■ WORK ITEM:
Please find each line in the items below that contains the word "required" and copy those lines out in full. Case counts when matching.

■ Stored data entries:
<<<<

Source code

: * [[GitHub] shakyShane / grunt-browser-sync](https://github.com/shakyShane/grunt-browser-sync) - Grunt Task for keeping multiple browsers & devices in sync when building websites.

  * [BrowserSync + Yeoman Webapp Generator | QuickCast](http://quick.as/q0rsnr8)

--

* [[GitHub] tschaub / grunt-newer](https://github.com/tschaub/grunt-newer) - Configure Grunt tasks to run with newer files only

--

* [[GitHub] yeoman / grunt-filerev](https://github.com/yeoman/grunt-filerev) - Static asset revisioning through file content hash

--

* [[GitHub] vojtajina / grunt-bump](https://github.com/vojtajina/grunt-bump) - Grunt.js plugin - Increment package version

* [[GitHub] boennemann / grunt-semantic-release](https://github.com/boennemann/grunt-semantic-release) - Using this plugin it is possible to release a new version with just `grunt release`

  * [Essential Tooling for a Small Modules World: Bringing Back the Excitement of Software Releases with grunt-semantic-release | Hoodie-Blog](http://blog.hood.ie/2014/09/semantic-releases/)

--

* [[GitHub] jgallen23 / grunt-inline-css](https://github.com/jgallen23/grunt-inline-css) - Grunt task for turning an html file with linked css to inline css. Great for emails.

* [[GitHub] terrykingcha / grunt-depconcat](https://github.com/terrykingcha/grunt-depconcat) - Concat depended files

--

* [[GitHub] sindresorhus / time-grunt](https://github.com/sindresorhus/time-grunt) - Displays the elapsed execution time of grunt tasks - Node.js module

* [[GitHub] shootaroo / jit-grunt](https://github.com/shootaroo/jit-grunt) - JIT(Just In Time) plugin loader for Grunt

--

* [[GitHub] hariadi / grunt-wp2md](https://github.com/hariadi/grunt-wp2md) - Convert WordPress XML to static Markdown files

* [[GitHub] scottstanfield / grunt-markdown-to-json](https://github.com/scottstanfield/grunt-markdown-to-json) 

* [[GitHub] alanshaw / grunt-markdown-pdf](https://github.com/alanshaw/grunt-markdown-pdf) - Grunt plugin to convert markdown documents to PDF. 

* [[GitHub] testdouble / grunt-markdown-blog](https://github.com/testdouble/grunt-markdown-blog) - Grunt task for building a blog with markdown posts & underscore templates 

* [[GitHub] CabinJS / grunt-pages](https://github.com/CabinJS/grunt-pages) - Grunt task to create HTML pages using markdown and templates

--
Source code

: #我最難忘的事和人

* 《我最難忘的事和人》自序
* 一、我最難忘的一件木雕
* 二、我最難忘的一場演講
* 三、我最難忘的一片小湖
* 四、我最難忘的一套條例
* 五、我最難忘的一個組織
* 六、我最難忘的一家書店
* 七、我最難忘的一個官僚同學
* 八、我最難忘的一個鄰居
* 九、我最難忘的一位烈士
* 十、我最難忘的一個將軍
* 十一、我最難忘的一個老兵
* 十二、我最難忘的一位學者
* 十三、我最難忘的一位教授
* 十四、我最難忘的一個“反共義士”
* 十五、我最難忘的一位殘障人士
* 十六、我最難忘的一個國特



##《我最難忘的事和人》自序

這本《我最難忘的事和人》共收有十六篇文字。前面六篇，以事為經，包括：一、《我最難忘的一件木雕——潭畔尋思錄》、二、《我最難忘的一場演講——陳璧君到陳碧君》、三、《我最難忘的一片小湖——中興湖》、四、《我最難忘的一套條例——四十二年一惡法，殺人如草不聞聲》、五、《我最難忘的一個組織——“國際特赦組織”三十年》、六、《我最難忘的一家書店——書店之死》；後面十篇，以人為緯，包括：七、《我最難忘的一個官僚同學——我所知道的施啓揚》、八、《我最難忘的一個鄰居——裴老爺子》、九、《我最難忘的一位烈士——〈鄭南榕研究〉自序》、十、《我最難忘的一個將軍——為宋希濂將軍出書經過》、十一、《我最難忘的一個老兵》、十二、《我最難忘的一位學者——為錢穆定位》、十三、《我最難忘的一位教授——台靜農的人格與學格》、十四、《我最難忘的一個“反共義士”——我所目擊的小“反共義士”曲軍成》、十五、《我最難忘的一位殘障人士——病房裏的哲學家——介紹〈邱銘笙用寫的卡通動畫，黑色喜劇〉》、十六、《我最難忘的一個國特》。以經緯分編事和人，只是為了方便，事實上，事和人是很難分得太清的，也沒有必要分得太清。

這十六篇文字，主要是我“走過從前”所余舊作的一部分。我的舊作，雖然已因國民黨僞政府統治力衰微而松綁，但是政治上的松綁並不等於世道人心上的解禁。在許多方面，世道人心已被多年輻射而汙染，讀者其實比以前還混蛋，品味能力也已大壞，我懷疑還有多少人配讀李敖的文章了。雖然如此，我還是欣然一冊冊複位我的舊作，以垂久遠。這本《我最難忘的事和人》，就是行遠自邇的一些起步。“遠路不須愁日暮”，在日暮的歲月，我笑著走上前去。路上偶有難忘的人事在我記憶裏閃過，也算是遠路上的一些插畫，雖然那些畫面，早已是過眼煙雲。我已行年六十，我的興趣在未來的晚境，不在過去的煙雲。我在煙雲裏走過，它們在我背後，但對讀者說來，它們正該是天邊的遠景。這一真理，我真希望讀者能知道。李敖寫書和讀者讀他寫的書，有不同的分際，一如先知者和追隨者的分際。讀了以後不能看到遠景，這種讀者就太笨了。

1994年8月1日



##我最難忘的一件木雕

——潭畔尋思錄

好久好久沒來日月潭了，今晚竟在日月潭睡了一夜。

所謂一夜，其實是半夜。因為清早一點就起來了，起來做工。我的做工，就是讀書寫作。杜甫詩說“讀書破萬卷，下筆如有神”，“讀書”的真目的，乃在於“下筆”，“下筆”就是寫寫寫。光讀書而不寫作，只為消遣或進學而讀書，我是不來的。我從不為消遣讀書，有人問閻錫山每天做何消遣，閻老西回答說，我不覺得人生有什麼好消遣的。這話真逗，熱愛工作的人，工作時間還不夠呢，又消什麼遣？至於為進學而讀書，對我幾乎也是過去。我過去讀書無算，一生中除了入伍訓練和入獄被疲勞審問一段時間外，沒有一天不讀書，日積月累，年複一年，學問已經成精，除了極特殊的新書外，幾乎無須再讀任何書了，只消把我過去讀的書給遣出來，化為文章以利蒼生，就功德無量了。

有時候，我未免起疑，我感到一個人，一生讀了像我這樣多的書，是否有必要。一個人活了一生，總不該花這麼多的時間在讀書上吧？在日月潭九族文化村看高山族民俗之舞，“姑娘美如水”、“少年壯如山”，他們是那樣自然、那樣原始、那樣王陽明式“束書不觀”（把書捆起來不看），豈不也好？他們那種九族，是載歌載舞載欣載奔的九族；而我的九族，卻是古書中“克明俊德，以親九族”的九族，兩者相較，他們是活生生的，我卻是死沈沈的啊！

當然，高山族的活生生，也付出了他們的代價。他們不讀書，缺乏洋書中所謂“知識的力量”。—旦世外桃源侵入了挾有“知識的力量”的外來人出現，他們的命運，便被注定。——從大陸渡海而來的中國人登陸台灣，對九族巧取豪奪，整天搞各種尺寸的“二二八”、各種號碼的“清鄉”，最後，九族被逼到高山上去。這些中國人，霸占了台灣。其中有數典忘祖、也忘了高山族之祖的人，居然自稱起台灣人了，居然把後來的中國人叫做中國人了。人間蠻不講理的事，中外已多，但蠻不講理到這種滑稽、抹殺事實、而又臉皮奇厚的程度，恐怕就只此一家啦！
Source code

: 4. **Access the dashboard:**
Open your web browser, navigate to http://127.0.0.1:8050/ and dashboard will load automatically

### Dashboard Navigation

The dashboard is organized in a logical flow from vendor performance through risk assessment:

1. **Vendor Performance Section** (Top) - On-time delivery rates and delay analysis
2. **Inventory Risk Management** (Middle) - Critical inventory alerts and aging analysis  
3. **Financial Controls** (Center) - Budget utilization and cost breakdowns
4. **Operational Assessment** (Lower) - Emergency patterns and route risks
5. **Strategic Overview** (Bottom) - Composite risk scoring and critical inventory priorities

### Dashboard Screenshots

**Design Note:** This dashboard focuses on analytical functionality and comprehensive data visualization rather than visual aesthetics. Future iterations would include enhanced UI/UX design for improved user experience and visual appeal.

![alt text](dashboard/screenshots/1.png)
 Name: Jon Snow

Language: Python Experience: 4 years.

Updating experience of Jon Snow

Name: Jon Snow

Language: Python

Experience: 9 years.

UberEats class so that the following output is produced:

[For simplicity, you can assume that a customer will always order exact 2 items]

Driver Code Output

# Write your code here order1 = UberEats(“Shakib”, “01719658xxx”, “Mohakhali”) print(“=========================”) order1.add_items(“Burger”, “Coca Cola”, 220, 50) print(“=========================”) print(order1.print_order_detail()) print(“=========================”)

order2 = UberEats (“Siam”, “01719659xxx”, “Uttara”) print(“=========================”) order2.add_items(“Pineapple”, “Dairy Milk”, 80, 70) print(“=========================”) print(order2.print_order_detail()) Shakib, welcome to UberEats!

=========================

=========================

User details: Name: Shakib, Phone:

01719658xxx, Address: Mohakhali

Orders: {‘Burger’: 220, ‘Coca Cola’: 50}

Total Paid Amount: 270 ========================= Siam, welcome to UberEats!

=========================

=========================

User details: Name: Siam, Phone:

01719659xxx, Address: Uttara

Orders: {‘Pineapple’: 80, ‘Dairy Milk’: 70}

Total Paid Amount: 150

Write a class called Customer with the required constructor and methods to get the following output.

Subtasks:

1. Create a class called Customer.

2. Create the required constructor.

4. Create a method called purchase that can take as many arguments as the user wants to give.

>>>>

■ SOLUTION BELOW:
Write a class called Customer with the required constructor and methods to get the following output.
2. Create the required constructor.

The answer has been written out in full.